- Work instruction 1: In the extract on the Pathfinder system, to which unit is the SuperCrumb being transitioned through a rapid fielding initiative?
- Work instruction 2: Reproduce verbatim the portion of the Pathfinder extract from "Transition of the" up to and including "to a target.".

- Extract provided:
# # # # # # #
Specific technologies to be employed fall into five areas using mature products now available for purchase that meet Pathfinder requirements.


The network is the backbone of the Pathfinder system. Network repeaters take the form of small stationary black box sensors set known as “BreadCrumbs” or “SuperCrumbs.” These network nodes can be placed almost anywhere, including on an unmanned ground or air platform, or a warfighter. The SuperCrumb is in transition to the 3rd Infantry Division through a rapid fielding initiative.


Stationary and mobile acoustic, seismic, magnetic or imaging sensors are a piece of the reconnaissance and surveillance capability.

These sensors are hand-emplaced on the ground, in trees or any other strategic location, or can be mounted on an unmanned ground or air platform for a variety of purposes, to include increasing area perimeter security while concentrating troops where you would expect to see the enemy, according to Andy Mawn, ACTD and Urban Technology Office program manager and Pathfinder ACTD technology manager.

Talon unmanned ground vehicle
The Talon unmanned ground vehicle can allow Soldiers to send a coded laser to guide smart munitions from longer distances.

“It could be a light beam that’s broken when the enemy passes by to let our guys know someone’s approaching,” Fields said. “You can place these further out from the troops to better warn them. It makes them a more powerful fighting force.”

Eyes in sky

Man-portable unmanned aerial platforms, such as the Raven, developed by the ACTD and Urban Technology Office, and Pointer, are the air vehicles capable of conducting day or night video surveillance and can relay communications for troops with broken radio signals.

Transition of the Raven to the Army via an urgent need statement and to the Special Operations Command via a combat mission need statement are transition highlights for the program, according to Mawn.


Targeting is another technology area for the ACTD, and Pathfinder leveraged the Talon robot, which is commonly used for jobs best avoided by warfighters, such as entering a booby-trapped cave. The ACTD is integrating the Special Operations Forces Laser Aiming Module used to send a coded laser to guide smart munitions to a target.

Eagle Telonics sensor
An Eagle Telonics sensor for reconnaissance and surveillance hides in a roadside guardrail.

“It’s on the robot, so you don’t expose (Soldiers),” Mawn said. “You can clearly identify targets without having Soldiers get into harm’s way,” Mawn said. He added that by using a radio relay attached to it, troops can drive it out to longer and more useful distances.
# # # # # # #
- Supplied information:

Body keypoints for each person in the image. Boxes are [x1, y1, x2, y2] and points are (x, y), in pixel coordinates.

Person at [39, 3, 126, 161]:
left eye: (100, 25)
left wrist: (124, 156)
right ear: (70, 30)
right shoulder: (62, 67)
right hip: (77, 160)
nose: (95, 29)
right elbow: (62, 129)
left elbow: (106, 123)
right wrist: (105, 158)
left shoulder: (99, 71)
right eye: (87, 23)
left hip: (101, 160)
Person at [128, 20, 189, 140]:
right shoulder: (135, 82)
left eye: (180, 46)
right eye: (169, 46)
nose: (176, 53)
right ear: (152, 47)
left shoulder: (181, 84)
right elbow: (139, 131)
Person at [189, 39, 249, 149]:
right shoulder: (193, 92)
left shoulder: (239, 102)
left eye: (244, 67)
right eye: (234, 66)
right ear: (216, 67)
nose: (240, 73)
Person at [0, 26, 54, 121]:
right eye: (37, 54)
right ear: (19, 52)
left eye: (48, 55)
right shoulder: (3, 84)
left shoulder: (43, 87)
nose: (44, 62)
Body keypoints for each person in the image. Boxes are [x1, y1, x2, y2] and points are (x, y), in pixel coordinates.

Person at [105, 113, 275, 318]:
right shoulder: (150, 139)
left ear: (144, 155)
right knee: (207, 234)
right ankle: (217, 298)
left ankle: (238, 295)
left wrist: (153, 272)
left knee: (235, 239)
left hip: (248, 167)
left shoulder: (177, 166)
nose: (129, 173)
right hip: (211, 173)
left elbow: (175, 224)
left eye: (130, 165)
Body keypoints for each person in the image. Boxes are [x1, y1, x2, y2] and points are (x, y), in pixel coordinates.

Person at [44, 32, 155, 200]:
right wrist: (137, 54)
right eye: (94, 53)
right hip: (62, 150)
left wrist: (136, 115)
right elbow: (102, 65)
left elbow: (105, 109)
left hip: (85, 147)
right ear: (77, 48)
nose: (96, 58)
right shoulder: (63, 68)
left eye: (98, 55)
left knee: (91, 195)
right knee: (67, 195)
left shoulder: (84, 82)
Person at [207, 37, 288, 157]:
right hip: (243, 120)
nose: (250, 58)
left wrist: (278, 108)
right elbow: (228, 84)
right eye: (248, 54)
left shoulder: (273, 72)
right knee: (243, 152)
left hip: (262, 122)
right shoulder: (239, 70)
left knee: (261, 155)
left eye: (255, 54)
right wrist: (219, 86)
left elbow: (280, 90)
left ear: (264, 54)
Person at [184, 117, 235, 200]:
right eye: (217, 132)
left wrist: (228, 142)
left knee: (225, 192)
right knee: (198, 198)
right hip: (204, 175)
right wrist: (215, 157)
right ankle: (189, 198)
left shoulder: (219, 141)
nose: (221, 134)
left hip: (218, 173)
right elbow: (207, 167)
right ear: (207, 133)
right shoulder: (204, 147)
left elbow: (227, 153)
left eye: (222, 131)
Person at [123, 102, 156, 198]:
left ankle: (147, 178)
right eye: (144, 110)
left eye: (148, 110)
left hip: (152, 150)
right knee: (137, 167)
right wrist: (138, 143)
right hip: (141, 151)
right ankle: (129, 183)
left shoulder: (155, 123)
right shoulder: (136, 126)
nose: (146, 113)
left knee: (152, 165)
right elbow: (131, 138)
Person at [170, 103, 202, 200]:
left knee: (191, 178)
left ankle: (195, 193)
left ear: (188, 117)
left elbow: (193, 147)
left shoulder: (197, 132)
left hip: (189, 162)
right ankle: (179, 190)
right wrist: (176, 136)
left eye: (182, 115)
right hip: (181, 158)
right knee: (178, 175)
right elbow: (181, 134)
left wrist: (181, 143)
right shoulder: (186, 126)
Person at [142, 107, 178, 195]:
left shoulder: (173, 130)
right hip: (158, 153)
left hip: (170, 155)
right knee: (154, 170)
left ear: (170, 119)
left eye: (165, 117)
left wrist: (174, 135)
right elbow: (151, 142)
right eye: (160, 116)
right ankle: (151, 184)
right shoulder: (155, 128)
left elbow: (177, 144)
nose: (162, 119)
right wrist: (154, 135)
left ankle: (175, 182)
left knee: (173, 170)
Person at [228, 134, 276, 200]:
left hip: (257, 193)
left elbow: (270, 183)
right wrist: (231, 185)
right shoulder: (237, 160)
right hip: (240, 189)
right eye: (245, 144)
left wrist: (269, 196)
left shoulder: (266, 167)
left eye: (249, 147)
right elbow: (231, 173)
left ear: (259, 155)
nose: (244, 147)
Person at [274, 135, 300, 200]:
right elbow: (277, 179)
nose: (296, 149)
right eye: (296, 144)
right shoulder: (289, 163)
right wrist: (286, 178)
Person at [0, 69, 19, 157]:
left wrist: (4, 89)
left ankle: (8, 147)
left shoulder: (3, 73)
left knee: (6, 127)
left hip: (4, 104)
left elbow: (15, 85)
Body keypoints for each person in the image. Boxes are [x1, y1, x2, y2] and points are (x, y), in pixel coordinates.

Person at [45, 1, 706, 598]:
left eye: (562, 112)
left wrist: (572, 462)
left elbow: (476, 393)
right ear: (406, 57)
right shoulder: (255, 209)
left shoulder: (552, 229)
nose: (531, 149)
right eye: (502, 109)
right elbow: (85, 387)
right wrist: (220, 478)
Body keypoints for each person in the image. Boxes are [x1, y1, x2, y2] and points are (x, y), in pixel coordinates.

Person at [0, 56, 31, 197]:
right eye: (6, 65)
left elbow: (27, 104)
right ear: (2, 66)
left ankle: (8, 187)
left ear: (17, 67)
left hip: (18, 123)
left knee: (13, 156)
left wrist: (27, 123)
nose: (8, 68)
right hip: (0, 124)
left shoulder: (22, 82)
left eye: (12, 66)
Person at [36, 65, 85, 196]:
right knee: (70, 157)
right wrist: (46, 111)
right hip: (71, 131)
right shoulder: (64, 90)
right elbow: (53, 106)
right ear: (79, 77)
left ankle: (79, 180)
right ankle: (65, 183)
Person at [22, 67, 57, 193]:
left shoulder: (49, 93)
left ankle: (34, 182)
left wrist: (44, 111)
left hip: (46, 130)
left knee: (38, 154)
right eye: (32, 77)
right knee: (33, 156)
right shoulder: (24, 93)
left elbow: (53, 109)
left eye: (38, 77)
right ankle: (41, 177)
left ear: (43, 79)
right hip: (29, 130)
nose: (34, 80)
# # # # # # #
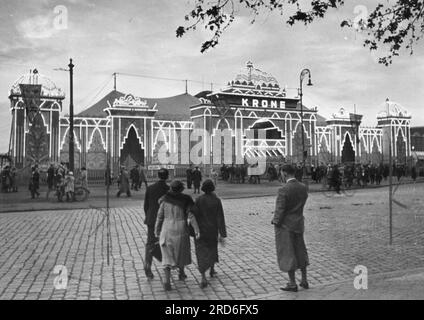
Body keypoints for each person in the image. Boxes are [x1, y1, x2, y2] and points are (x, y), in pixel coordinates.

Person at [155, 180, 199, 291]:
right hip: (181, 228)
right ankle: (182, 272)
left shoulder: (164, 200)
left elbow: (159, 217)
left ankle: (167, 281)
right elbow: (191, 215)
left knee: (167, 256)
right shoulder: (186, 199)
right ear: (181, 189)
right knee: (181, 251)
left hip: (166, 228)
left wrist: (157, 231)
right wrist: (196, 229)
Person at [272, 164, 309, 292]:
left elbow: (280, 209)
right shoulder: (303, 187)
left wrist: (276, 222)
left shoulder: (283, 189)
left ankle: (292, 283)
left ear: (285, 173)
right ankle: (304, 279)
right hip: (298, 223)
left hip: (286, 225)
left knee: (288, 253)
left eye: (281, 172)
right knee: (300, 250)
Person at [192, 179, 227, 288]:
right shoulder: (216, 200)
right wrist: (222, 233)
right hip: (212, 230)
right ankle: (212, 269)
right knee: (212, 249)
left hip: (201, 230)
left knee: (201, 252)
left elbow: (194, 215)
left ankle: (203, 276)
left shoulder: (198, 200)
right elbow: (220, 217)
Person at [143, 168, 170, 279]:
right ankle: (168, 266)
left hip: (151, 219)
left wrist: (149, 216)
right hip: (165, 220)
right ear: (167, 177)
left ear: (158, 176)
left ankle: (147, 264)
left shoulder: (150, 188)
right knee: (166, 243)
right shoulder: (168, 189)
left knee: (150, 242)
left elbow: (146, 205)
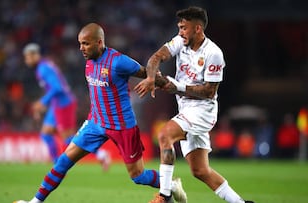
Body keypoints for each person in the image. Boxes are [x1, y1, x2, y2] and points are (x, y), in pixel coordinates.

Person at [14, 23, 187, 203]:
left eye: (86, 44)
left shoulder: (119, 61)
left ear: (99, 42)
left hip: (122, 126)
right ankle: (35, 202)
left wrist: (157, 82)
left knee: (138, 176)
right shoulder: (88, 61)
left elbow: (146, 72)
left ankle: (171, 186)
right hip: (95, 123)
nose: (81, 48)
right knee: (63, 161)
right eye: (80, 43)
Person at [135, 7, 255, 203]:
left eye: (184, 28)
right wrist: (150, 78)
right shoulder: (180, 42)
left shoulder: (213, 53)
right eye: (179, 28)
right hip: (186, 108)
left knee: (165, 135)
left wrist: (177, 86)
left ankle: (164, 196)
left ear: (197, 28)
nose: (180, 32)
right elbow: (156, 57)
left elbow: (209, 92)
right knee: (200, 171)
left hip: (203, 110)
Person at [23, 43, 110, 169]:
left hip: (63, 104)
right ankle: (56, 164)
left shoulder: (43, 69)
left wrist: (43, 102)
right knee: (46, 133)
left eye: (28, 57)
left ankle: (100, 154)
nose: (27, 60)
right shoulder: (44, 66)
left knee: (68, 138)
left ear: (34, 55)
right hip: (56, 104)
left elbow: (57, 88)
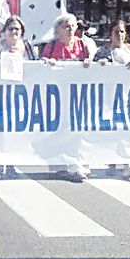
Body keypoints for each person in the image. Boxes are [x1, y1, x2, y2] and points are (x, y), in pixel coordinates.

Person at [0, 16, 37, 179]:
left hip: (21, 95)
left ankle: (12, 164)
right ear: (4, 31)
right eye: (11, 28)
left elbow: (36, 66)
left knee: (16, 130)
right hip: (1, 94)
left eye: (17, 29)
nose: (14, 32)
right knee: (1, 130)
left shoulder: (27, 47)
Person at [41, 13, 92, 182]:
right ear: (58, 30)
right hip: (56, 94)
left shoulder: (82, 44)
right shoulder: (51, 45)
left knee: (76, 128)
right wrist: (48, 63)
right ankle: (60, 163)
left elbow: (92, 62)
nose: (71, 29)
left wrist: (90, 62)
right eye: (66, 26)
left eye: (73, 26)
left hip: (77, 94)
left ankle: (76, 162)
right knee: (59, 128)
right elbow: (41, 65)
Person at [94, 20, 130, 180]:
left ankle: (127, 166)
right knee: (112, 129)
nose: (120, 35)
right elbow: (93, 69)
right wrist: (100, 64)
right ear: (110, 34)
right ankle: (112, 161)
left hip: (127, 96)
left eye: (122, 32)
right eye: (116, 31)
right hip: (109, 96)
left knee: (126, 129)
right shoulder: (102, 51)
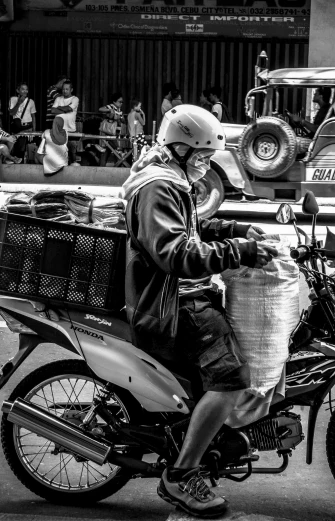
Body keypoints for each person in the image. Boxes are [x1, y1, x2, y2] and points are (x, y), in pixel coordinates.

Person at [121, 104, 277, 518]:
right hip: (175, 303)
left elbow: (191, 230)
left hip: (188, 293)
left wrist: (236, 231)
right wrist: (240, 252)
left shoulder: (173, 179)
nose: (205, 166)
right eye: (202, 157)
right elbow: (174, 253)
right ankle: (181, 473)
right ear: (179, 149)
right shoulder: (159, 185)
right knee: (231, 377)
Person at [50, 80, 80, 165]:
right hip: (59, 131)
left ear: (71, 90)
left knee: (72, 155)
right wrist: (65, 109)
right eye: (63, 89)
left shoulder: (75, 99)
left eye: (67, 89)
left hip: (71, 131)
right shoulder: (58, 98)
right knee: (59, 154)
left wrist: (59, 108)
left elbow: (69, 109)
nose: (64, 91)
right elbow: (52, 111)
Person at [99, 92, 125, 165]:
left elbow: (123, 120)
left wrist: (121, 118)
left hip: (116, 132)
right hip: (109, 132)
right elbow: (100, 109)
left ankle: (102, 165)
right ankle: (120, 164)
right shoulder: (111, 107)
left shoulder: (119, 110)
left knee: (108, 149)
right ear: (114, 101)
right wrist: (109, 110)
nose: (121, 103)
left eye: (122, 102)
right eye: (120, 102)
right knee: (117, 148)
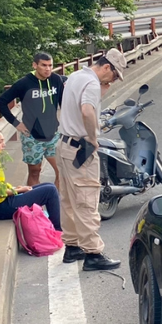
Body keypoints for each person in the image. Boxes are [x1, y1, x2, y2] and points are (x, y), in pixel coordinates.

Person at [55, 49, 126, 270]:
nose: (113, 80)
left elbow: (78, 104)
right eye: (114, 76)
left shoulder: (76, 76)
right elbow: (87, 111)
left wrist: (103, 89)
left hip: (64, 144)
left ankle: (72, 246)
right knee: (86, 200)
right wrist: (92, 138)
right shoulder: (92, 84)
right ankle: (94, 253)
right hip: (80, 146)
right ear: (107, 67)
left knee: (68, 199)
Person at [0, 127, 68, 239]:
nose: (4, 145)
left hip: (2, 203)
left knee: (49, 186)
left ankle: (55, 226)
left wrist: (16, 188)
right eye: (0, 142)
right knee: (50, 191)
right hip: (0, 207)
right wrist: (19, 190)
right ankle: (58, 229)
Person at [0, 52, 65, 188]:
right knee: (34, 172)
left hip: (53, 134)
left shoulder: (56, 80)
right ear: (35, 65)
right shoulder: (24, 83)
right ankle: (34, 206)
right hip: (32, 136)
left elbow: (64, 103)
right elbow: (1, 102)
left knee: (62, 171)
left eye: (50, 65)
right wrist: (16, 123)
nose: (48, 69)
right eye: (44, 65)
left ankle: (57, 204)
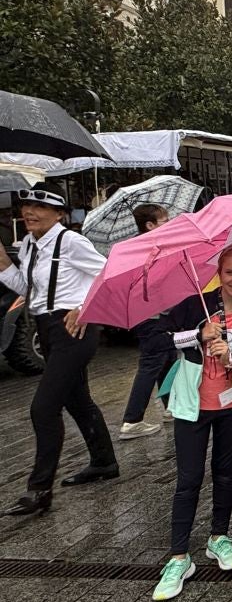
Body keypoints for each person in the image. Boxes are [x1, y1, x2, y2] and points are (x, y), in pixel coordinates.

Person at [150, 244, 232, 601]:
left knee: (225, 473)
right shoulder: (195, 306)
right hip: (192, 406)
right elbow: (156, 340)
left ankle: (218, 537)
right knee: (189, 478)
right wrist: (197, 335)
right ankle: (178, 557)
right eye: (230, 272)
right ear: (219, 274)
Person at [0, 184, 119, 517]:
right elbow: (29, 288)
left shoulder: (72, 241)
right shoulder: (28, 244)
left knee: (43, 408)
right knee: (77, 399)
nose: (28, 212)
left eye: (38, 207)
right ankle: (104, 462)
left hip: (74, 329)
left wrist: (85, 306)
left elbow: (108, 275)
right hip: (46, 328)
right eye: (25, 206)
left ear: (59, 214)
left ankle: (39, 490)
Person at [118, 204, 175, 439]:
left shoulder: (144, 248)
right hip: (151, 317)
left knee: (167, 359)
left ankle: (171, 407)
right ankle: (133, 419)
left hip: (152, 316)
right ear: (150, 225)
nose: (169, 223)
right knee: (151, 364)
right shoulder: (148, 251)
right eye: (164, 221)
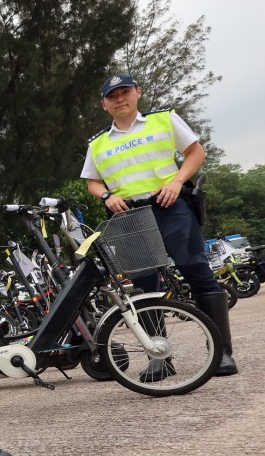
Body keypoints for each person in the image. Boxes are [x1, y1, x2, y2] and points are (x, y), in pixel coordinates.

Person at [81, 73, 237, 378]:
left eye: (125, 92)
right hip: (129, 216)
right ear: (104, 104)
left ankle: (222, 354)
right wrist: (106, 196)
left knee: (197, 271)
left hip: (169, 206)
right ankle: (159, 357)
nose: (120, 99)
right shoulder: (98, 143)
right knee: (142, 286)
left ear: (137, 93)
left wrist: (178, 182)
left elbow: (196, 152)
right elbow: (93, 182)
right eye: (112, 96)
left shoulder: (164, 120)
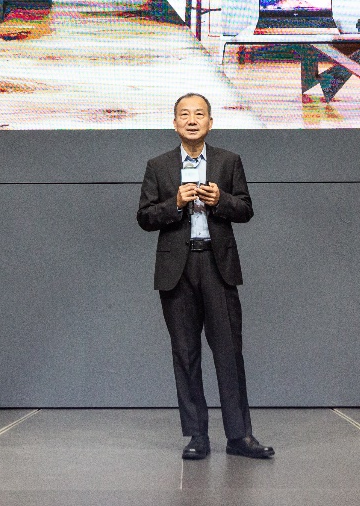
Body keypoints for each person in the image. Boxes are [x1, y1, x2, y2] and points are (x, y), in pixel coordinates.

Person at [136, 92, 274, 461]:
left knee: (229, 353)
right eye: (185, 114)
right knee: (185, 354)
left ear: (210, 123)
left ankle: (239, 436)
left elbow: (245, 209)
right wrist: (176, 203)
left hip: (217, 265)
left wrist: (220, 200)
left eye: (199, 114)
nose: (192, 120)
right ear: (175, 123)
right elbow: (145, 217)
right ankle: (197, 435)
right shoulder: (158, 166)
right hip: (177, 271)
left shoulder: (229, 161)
# # # # # # #
- Written solution 1: The 3rd Infantry Division.

- Written solution 2:
Transition of the Raven to the Army via an urgent need statement and to the Special Operations Command via a combat mission need statement are transition highlights for the program, according to Mawn.


Targeting is another technology area for the ACTD, and Pathfinder leveraged the Talon robot, which is commonly used for jobs best avoided by warfighters, such as entering a booby-trapped cave. The ACTD is integrating the Special Operations Forces Laser Aiming Module used to send a coded laser to guide smart munitions to a target.